И вдруг я понял: не надо ее бить - я все уже пережил, не надо.
Вернувшись в купе, я собрал ее вещи. Через полчаса она вернулась, молча села рядом. Я сказал ей:
- Сойди с поезда, где тебе удобнее.
Она замотала головой и опять заплакала.
В конце концов Ира все-таки очутилась у меня дома. Впустил я ее по самой простой причине: ей некуда было деваться.
Она прожила в Дятловке десять дней. За это время я не сказал ей ни одного слова. Наконец она поняла, что ничего не изменится, попросила у меня на дорогу денег и уехала.
Вернувшись через год и пять месяцев, бывшая жена привезла мне восьмимесячную девочку Машу. Ира объявила, что это моя дочь и что возиться с ней она больше не намерена, так как снова выходит замуж. И в тот же день укатила обратно.
К этому времени я перевез в Дятловку мать, трех братьев и двух сестер. Теперь прибавилась дочь.
Странно, но я сразу почувствовал себя отцом. Удивительно, но это так. И слава богу.
Болезни не иссякали - как сама жизнь...
Однажды ночью, уставший больше обычного, я возвращался на своей телеге домой. Кругом не было ни души, ни звука. Я подумал:
"Как все обманчиво... Каждую секунду в природе кто-то умирает или заболевает, а мы этого не чувствуем... Ведь постоянно идет война! Людей все время бомбардирует смерть. Против нее не протестуют в газетах, на митингах, по радио, а между тем, самые кровавые бойни крестоносцев, инквизиция и даже Гитлер - ничто по сравнению с будничной войной смерти, которая не прекращается на протяжении тысячелетий. Как с этим справиться?.. Видимо, никак... Тогда зачем я?.. Чтобы, как Сизиф, бессмысленно вкатывать камень в гору?.."

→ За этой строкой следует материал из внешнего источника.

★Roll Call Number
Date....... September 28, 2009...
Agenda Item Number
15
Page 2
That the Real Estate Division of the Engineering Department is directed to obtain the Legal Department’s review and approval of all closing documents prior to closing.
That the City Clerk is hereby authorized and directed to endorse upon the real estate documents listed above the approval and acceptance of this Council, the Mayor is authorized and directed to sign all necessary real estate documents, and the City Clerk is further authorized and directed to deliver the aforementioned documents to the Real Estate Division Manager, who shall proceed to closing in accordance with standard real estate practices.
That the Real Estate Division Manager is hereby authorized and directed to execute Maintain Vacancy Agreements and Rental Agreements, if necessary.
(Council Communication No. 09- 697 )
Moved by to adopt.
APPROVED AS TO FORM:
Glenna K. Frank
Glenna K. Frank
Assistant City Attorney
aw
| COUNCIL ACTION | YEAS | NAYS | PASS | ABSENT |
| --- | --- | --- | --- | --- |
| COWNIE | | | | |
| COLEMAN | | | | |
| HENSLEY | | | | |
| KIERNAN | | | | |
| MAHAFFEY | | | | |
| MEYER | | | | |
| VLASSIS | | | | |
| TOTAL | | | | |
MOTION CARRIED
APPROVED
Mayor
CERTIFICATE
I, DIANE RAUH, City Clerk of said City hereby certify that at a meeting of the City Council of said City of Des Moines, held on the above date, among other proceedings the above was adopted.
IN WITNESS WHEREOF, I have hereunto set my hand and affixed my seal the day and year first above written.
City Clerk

Рано утром я отправился по очередному вызову. Только-только из-за края земли поднялось наше светило. Задул теплый свежий ветер, вовсю засвиристели птицы. Я ехал к мальчику, у которого начался острый понос...

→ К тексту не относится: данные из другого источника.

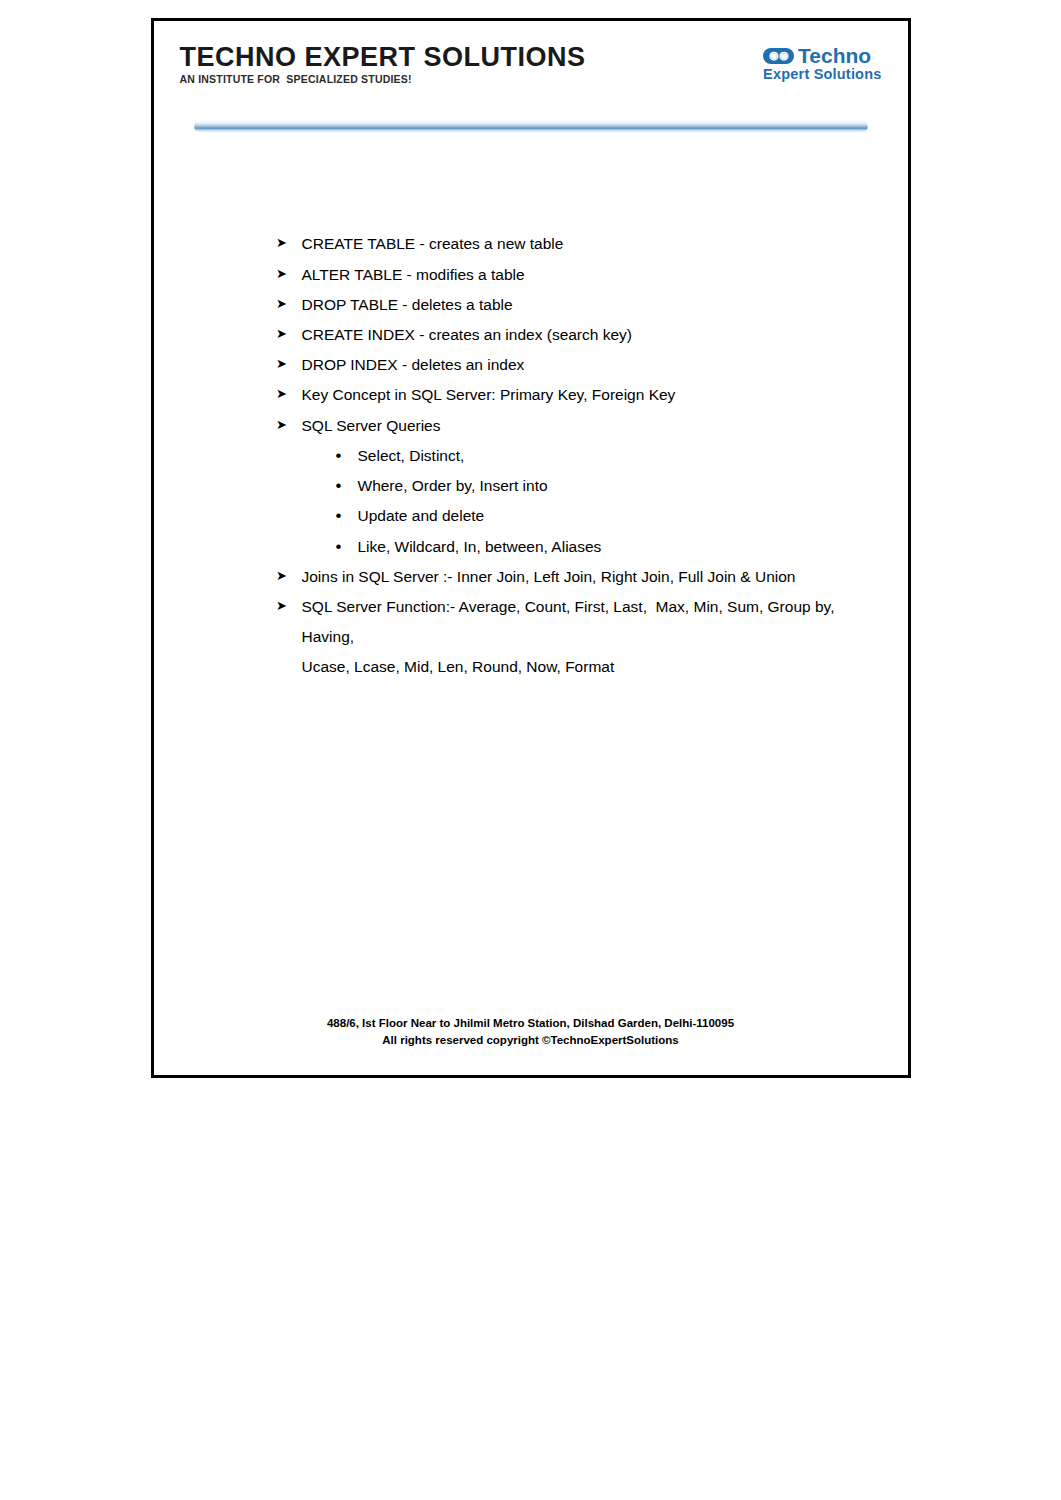Techno Expert Solutions
An Institute for Specialized Studies!
◉◉Techno
Expert Solutions
CREATE TABLE - creates a new table
ALTER TABLE - modifies a table
DROP TABLE - deletes a table
CREATE INDEX - creates an index (search key)
DROP INDEX - deletes an index
Key Concept in SQL Server: Primary Key, Foreign Key
SQL Server Queries
Select, Distinct,
Where, Order by, Insert into
Update and delete
Like, Wildcard, In, between, Aliases
Joins in SQL Server :- Inner Join, Left Join, Right Join, Full Join & Union
SQL Server Function:- Average, Count, First, Last, Max, Min, Sum, Group by, Having, Ucase, Lcase, Mid, Len, Round, Now, Format
488/6, Ist Floor Near to Jhilmil Metro Station, Dilshad Garden, Delhi-110095
All rights reserved copyright ©TechnoExpertSolutions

И вдруг я обрадовался... Себе... Что есть я! Что, как я, существуют еще тысячи людей, которые сейчас тоже к кому-то едут. На помощь...
БУСЛАЕВ
Стоял сентябрь. Непривычно солнечный, яркий, итальянский. Странно - одно сознание, что я в Италии, придавало всему окружающему совсем иную окраску: воздух казался неестественно прозрачным, облака изящнее, море голубее. Это было какое-то ощущение чуда.
Еще в самолете переводчик нашей команды зачитал выдержки из итальянских газет, касающиеся Олимпиады, в частности, несколько прогнозов, связанных с предстоящими состязаниями по прыжкам в высоту. Всюду пестрели фотографии Ника Джемса. Журналисты писали: "Русским понадобится еще много лет, чтобы отобрать у американцев пальму первенства в этом виде". Сам Ник Джемс высказывался еще хлеще: "В Рим я прилетел для того, чтобы получить давно причитавшуюся мне золотую медаль олимпийского чемпиона".
Скачков поинтересовался:
- Что ты об этом думаешь?
- Ничего, - ответил я. - Посмотрим.
В Риме мне все нравилось. Дома, люди, улицы, легковые машины, даже крошечный магазинчик, который привлекал к себе внимание тем, что беспрерывно выпускал из окна наружу цветные мыльные кудри. Но более всего меня возбуждала мысль, что я смогу разговаривать с самими итальянцами. И не только с ними: я знал, что в Риме будет полно иностранцев, и прихватил с собой три разговорника - английский, французский, итальянский. Как только нас разместили в одном из коттеджей олимпийской деревни, я, наскоро умывшись, сразу направился в город.